### What the task requires
Omit the images, then repeat the listing exactly.

### Excerpted records
%%

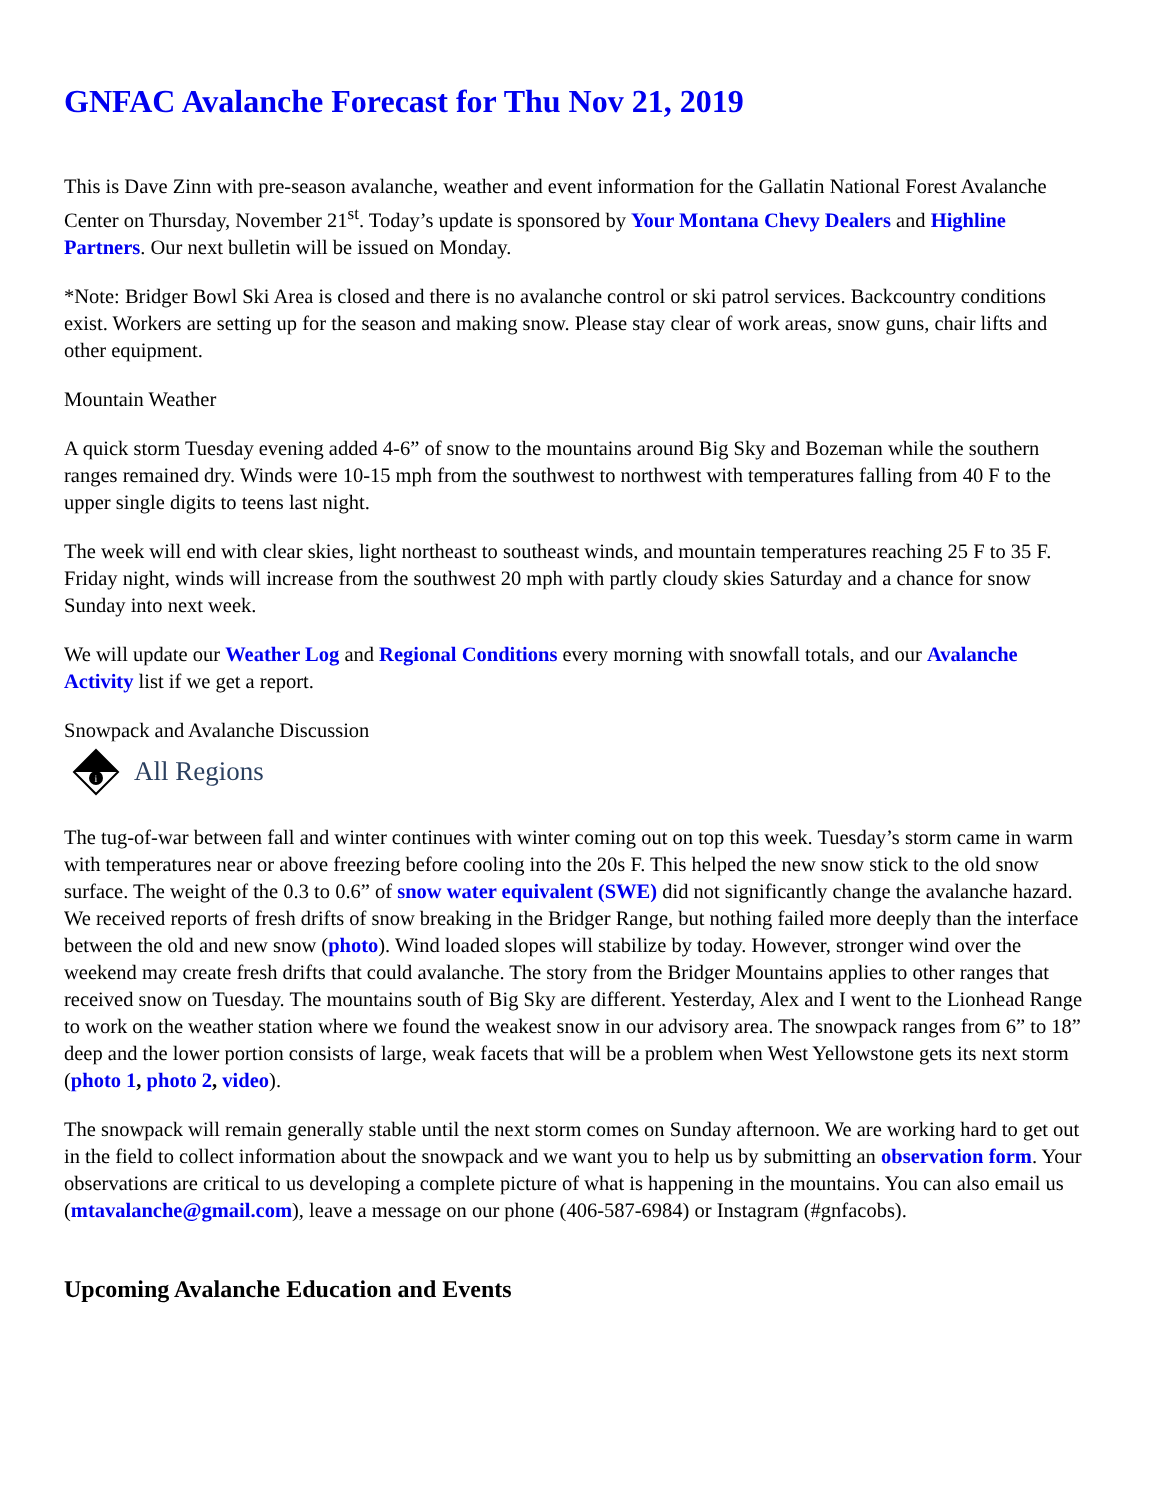GNFAC Avalanche Forecast for Thu Nov 21, 2019
This is Dave Zinn with pre-season avalanche, weather and event information for the Gallatin National Forest Avalanche Center on Thursday, November 21<sup>st</sup>. Today’s update is sponsored by Your Montana Chevy Dealers and Highline Partners. Our next bulletin will be issued on Monday.
*Note: Bridger Bowl Ski Area is closed and there is no avalanche control or ski patrol services. Backcountry conditions exist. Workers are setting up for the season and making snow. Please stay clear of work areas, snow guns, chair lifts and other equipment.
Mountain Weather
A quick storm Tuesday evening added 4-6” of snow to the mountains around Big Sky and Bozeman while the southern ranges remained dry. Winds were 10-15 mph from the southwest to northwest with temperatures falling from 40 F to the upper single digits to teens last night.
The week will end with clear skies, light northeast to southeast winds, and mountain temperatures reaching 25 F to 35 F. Friday night, winds will increase from the southwest 20 mph with partly cloudy skies Saturday and a chance for snow Sunday into next week.
We will update our Weather Log and Regional Conditions every morning with snowfall totals, and our Avalanche Activity list if we get a report.
Snowpack and Avalanche Discussion
i
All Regions
The tug-of-war between fall and winter continues with winter coming out on top this week. Tuesday’s storm came in warm with temperatures near or above freezing before cooling into the 20s F. This helped the new snow stick to the old snow surface. The weight of the 0.3 to 0.6” of snow water equivalent (SWE) did not significantly change the avalanche hazard. We received reports of fresh drifts of snow breaking in the Bridger Range, but nothing failed more deeply than the interface between the old and new snow (photo). Wind loaded slopes will stabilize by today. However, stronger wind over the weekend may create fresh drifts that could avalanche. The story from the Bridger Mountains applies to other ranges that received snow on Tuesday. The mountains south of Big Sky are different. Yesterday, Alex and I went to the Lionhead Range to work on the weather station where we found the weakest snow in our advisory area. The snowpack ranges from 6” to 18” deep and the lower portion consists of large, weak facets that will be a problem when West Yellowstone gets its next storm (photo 1, photo 2, video).
The snowpack will remain generally stable until the next storm comes on Sunday afternoon. We are working hard to get out in the field to collect information about the snowpack and we want you to help us by submitting an observation form. Your observations are critical to us developing a complete picture of what is happening in the mountains. You can also email us (mtavalanche@gmail.com), leave a message on our phone (406-587-6984) or Instagram (#gnfacobs).
Upcoming Avalanche Education and Events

%%

### Written response
GNFAC Avalanche Forecast for Thu Nov 21, 2019
This is Dave Zinn with pre-season avalanche, weather and event information for the Gallatin National Forest Avalanche Center on Thursday, November 21<sup>st</sup>. Today’s update is sponsored by Your Montana Chevy Dealers and Highline Partners. Our next bulletin will be issued on Monday.
*Note: Bridger Bowl Ski Area is closed and there is no avalanche control or ski patrol services. Backcountry conditions exist. Workers are setting up for the season and making snow. Please stay clear of work areas, snow guns, chair lifts and other equipment.
Mountain Weather
A quick storm Tuesday evening added 4-6” of snow to the mountains around Big Sky and Bozeman while the southern ranges remained dry. Winds were 10-15 mph from the southwest to northwest with temperatures falling from 40 F to the upper single digits to teens last night.
The week will end with clear skies, light northeast to southeast winds, and mountain temperatures reaching 25 F to 35 F. Friday night, winds will increase from the southwest 20 mph with partly cloudy skies Saturday and a chance for snow Sunday into next week.
We will update our Weather Log and Regional Conditions every morning with snowfall totals, and our Avalanche Activity list if we get a report.
Snowpack and Avalanche Discussion
i
All Regions
The tug-of-war between fall and winter continues with winter coming out on top this week. Tuesday’s storm came in warm with temperatures near or above freezing before cooling into the 20s F. This helped the new snow stick to the old snow surface. The weight of the 0.3 to 0.6” of snow water equivalent (SWE) did not significantly change the avalanche hazard. We received reports of fresh drifts of snow breaking in the Bridger Range, but nothing failed more deeply than the interface between the old and new snow (photo). Wind loaded slopes will stabilize by today. However, stronger wind over the weekend may create fresh drifts that could avalanche. The story from the Bridger Mountains applies to other ranges that received snow on Tuesday. The mountains south of Big Sky are different. Yesterday, Alex and I went to the Lionhead Range to work on the weather station where we found the weakest snow in our advisory area. The snowpack ranges from 6” to 18” deep and the lower portion consists of large, weak facets that will be a problem when West Yellowstone gets its next storm (photo 1, photo 2, video).
The snowpack will remain generally stable until the next storm comes on Sunday afternoon. We are working hard to get out in the field to collect information about the snowpack and we want you to help us by submitting an observation form. Your observations are critical to us developing a complete picture of what is happening in the mountains. You can also email us (mtavalanche@gmail.com), leave a message on our phone (406-587-6984) or Instagram (#gnfacobs).
Upcoming Avalanche Education and Events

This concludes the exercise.